Stored items
____
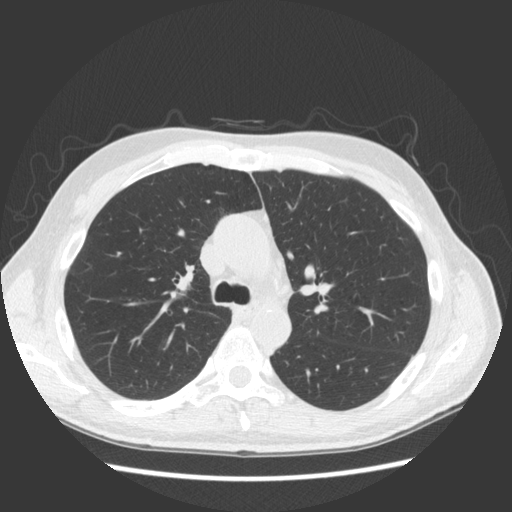
Low-dose screening chest CT, axial slice, second screening round (one year after baseline), lung window (W 1500 / L -600 HU), 2.5 mm slice thickness, standard (soft-tissue) reconstruction kernel (STANDARD), 120 kVp. Male, age 57 years at enrolment.
Expert-annotated lung lesion, bounding box (x1, y1, x2, y2) in pixels: (154, 254, 204, 298). The screening reader recorded 3 non-calcified nodules or masses ≥4 mm on this exam (right middle lobe, right middle lobe, right middle lobe); which of them this box marks is not recorded. Participant outcome: lung cancer diagnosed 264 days after this screen — adenocarcinoma, NOS, right upper lobe, poorly differentiated (G3), stage IB (AJCC 6th edition), 25 mm at pathology.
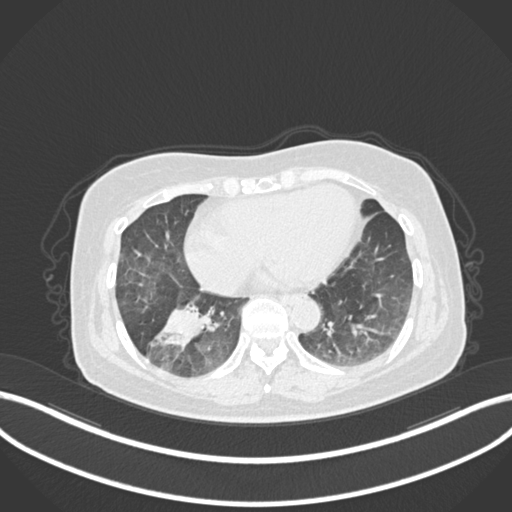
Chest CT, one axial slice; position 43 of 222 along the scan axis; lung window (W 1500 / L -600 HU); 512 × 512 image matrix, field of view 400 × 400 mm. Patient: female, 67 years. From the clinical record (not read from this slice): clinical TNM (as recorded): T1c N1 M0; histopathological grade: G2-3.
Annotated regions visible in this slice (rectangle marked by the reading radiologist):
- lung tumour (recorded histology: adenocarcinoma): bounding box (x1, y1, x2, y2) in pixels: (147, 298, 219, 355)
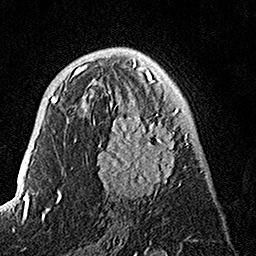
Breast MRI, one axial slice; slice 81 of 160 in the series (ordered by position); cropped to one breast; dynamic contrast-enhanced series, time point 2 of 7 at this slice position (early post-contrast); 1.5 T; TE 3.5 ms, TR 7.2 ms; 1 mm slice thickness; 256 × 256 image matrix, field of view 165 × 165 mm. Female patient.
Structures marked on this image (semi-automatic segmentation, software-assisted and operator-edited):
- enhancing-tissue mask used for the functional tumour volume (all voxels passing the contrast-enhancement thresholds inside the analysis volume; usually the tumour): bounding box [x1, y1, x2, y2] px = [86, 74, 189, 199]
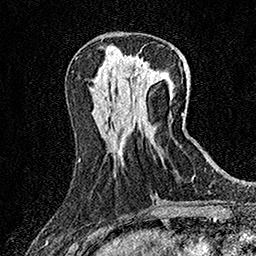
Breast MRI (dynamic contrast-enhanced), one axial slice; position 58 of 158 along the scan axis; cropped to one breast; dynamic contrast-enhanced series, time point 2 of 7 at this slice position (early post-contrast); 1.5 T; TE 3.5 ms, TR 7.2 ms; 256 × 256 image matrix, field of view 165 × 165 mm. Female patient.
Annotated regions visible in this slice (semi-automatically segmented with operator editing):
- enhancing-tissue mask used for the functional tumour volume (all voxels passing the contrast-enhancement thresholds inside the analysis volume; usually the tumour): bounding box [x1, y1, x2, y2] px = [136, 62, 155, 79]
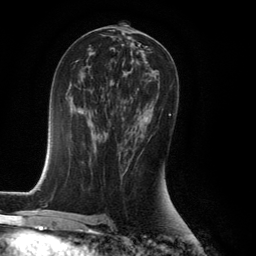
Breast MRI (dynamic contrast-enhanced), one axial slice; position 68 of 134 along the scan axis; cropped to one breast; dynamic contrast-enhanced series, time point 2 of 6 at this slice position (early post-contrast); 3 T; TE 2.8 ms, TR 7.9 ms; 1.2 mm slice thickness; 256 × 256 image matrix. Female patient.
Outlined on this slice (semi-automatically segmented with operator editing):
- enhancing-tissue mask used for the functional tumour volume (all voxels passing the contrast-enhancement thresholds inside the analysis volume; usually the tumour): bounding box [x1, y1, x2, y2] px = [124, 106, 171, 171]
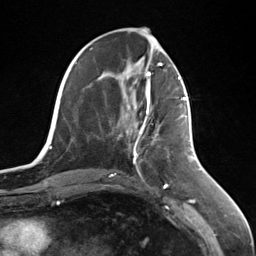
Breast MRI (dynamic contrast-enhanced), one axial slice; slice 53 of 124 in the series (ordered by position); cropped to one breast; dynamic contrast-enhanced series, time point 2 of 7 at this slice position (early post-contrast); 3 T; TE 1.8 ms, TR 4.7 ms; 256 × 256 image matrix, field of view 150 × 150 mm. Female patient.
Annotated regions visible in this slice (semi-automatically segmented with operator editing):
- enhancing-tissue mask used for the functional tumour volume (all voxels passing the contrast-enhancement thresholds inside the analysis volume; usually the tumour): bounding box (x1, y1, x2, y2) in pixels: (138, 95, 187, 134)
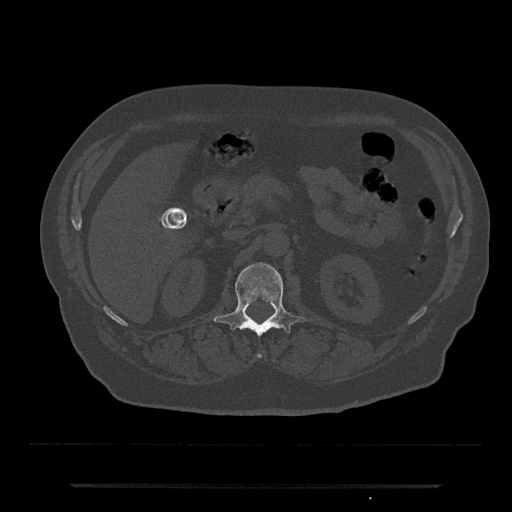
CT including the spine, one axial slice. Position 538 of 797 along the scan axis. 120 kVp. Bone window (W 1800 / L 400 HU). 512 × 512 image matrix, field of view 434 × 434 mm. Patient: male, 80 years. Case-level facts recorded for this patient, not image findings: primary cancer: prostate.
Annotated regions visible in this slice (semi-automatic segmentation, software-assisted and operator-edited):
- L1 vertebra: bounding box (x1, y1, x2, y2) in pixels: (214, 262, 305, 359)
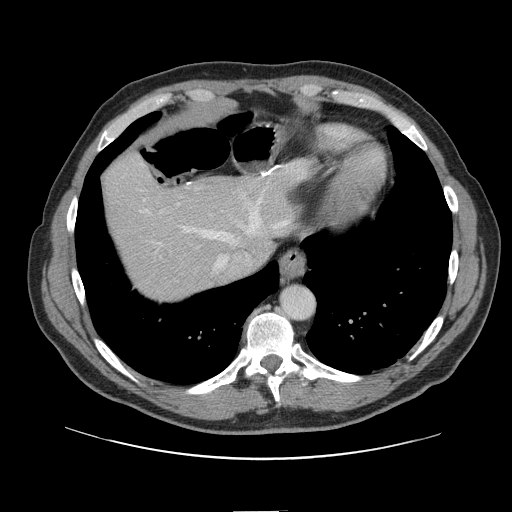
Contrast-enhanced abdominal CT, one axial slice; position 124 of 161 along the scan axis; 120 kVp; soft-tissue window (W 400 / L 40 HU); 2.5 mm slice thickness; 512 × 512 image matrix, field of view 412 × 412 mm. Case-level facts recorded for this patient, not image findings: patient: female, age 60 years at operation; diagnosis: colorectal cancer liver metastases, imaged before liver resection; multiple liver metastases: no; largest metastasis: 3.5 cm; chemotherapy before resection: yes.
Outlined on this slice (outlined manually by an expert reader):
- hepatic veins: bounding box <141,195,290,273> (left, top, right, bottom; pixels)
- liver: <104,155,306,300>
- planned liver remnant (the part of the liver to remain after resection): <104,156,308,293>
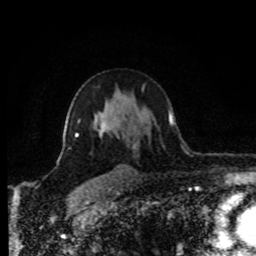
Breast MRI (dynamic contrast-enhanced), one axial slice. Slice 57 of 80 in the series (ordered by position). Cropped to one breast. Dynamic contrast-enhanced series, time point 2 of 8 at this slice position (early post-contrast). 1.5 T. TE 4.2 ms, TR 7 ms. 2 mm slice thickness. 256 × 256 image matrix, field of view 170 × 170 mm. Female patient.
Annotated regions visible in this slice (semi-automatic segmentation, software-assisted and operator-edited):
- enhancing-tissue mask used for the functional tumour volume (all voxels passing the contrast-enhancement thresholds inside the analysis volume; usually the tumour): box from (x=76, y=117) to (x=111, y=137) px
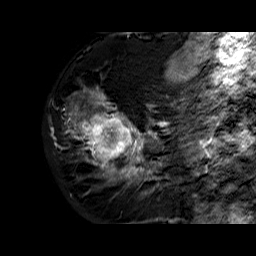
Breast MRI (dynamic contrast-enhanced), one sagittal slice; slice 21 of 60 in the series (ordered by position); dynamic contrast-enhanced series, time point 2 of 6 at this slice position (early post-contrast); 1.5 T; TE 6.3 ms, TR 32.4 ms; 4 mm slice thickness; 256 × 256 image matrix, field of view 200 × 200 mm. Female patient. Case-level facts recorded for this patient, not image findings: setting: breast cancer imaged before/during neoadjuvant chemotherapy; receptor status: HR-positive, HER2-negative.
Annotated regions visible in this slice (semi-automatically segmented with operator editing):
- analysis volume of interest (the breast-tissue region the enhancement analysis was run in; not a lesion): bounding box (x1, y1, x2, y2) in pixels: (70, 72, 177, 183)
- tumour enhancement mask (voxels above the 100 % enhancement threshold inside the analysis volume of interest): (74, 91, 166, 181)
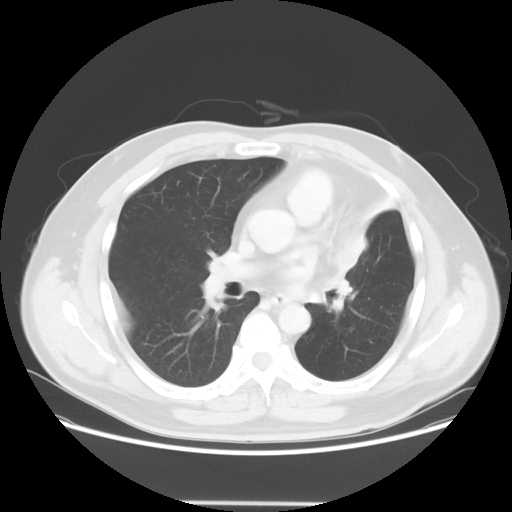
Chest CT, one axial slice; slice 34 of 62 in the series (ordered by position); reconstruction kernel STANDARD; 120 kVp; lung window (W 1500 / L -600 HU); 5 mm slice thickness; 512 × 512 image matrix, field of view 403 × 403 mm. Patient: male, 49 years. Case-level facts recorded for this patient, not image findings: clinical TNM (as recorded): T3 N3 M1c.
Outlined on this slice (rectangle marked by the reading radiologist):
- lung tumour (recorded histology: squamous cell carcinoma): box from (x=314, y=240) to (x=372, y=313) px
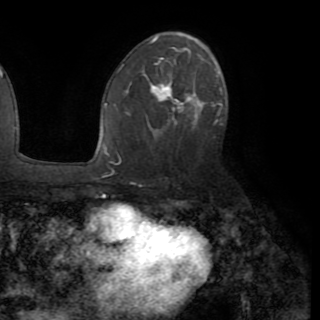
Breast MRI (dynamic contrast-enhanced), one axial slice; position 54 of 82 along the scan axis; cropped to one breast; dynamic contrast-enhanced series, time point 2 of 8 at this slice position (early post-contrast); 1.5 T; TE 3.2 ms, TR 6.5 ms; 320 × 320 image matrix, field of view 225 × 225 mm. Female patient.
Structures marked on this image (semi-automatic segmentation, software-assisted and operator-edited):
- enhancing-tissue mask used for the functional tumour volume (all voxels passing the contrast-enhancement thresholds inside the analysis volume; usually the tumour): bounding box <115,73,221,159> (left, top, right, bottom; pixels)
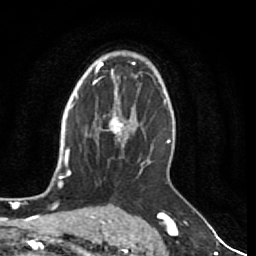
Breast MRI (dynamic contrast-enhanced), one axial slice. Position 52 of 80 along the scan axis. Cropped to one breast. Dynamic contrast-enhanced series, time point 2 of 7 at this slice position (early post-contrast). 1.5 T. TE 2.5 ms, TR 5.3 ms. 2 mm slice thickness. 256 × 256 image matrix, field of view 170 × 170 mm. Female patient.
Structures marked on this image (semi-automatic segmentation, software-assisted and operator-edited):
- enhancing-tissue mask used for the functional tumour volume (all voxels passing the contrast-enhancement thresholds inside the analysis volume; usually the tumour): box from (x=98, y=108) to (x=134, y=144) px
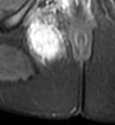
MRI of an extremity soft-tissue mass, one axial slice; slice 30 of 49 in the series (ordered by position); STIR; MR volume resampled by the dataset authors to the PET/CT grid (not the native acquisition matrix); 115 × 125 image matrix, field of view 112 × 122 mm. Female patient. Case-level facts recorded for this patient, not image findings: histological type: epithelioid sarcoma; grade: intermediate; site of the primary tumour: right buttock.
Outlined on this slice (expert contour drawn on MRI and transferred to this co-registered scan by the dataset authors):
- gross tumour volume including surrounding oedema: bounding box [x1, y1, x2, y2] px = [26, 14, 66, 63]
- gross tumour volume (mass): [29, 21, 59, 58]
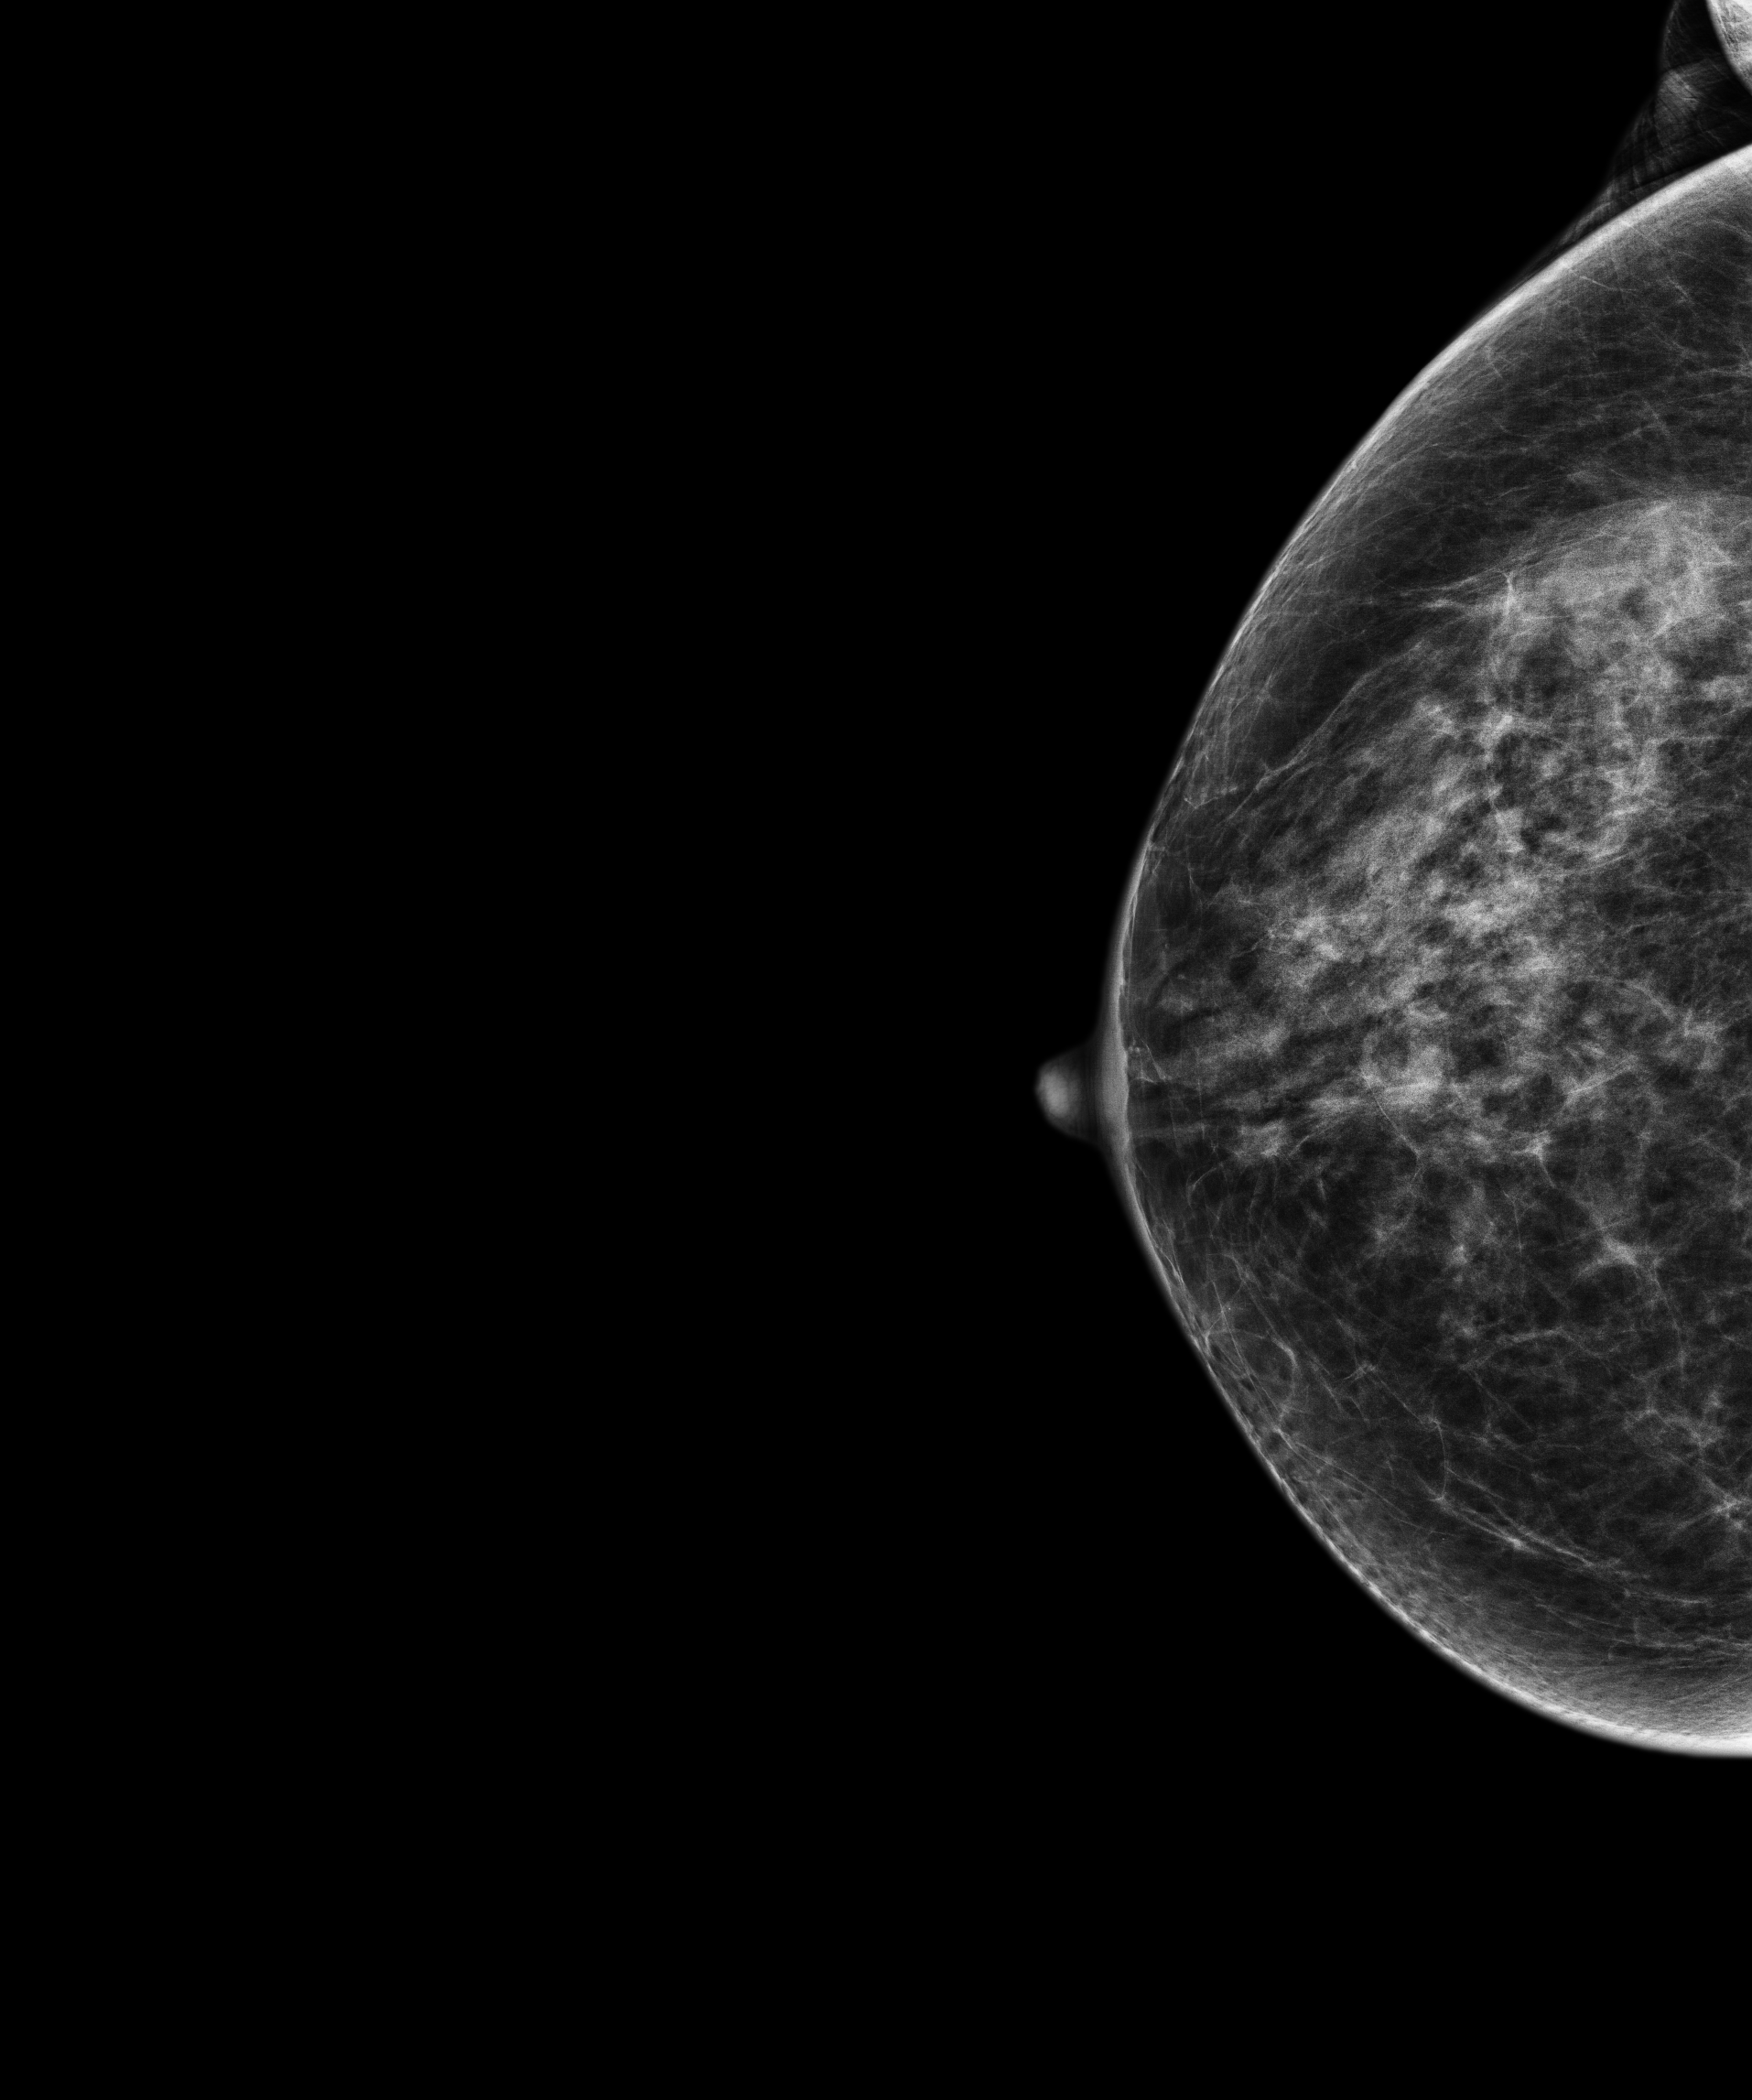
Annual screening mammography examination, compressed breast thickness 60.2 mm, system: Senographe Pristina. Patient: female, 62 years.
Image type: full-field digital mammogram. Breast: right. Projection: cranio-caudal projection.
____
- **ACTIVITY**
Would you please filter the lines above and copy every one that includes "left"?

- **THE COMPLETED TASK**
- hepatic veins: bounding box <141,195,290,273> (left, top, right, bottom; pixels)
- enhancing-tissue mask used for the functional tumour volume (all voxels passing the contrast-enhancement thresholds inside the analysis volume; usually the tumour): bounding box <115,73,221,159> (left, top, right, bottom; pixels)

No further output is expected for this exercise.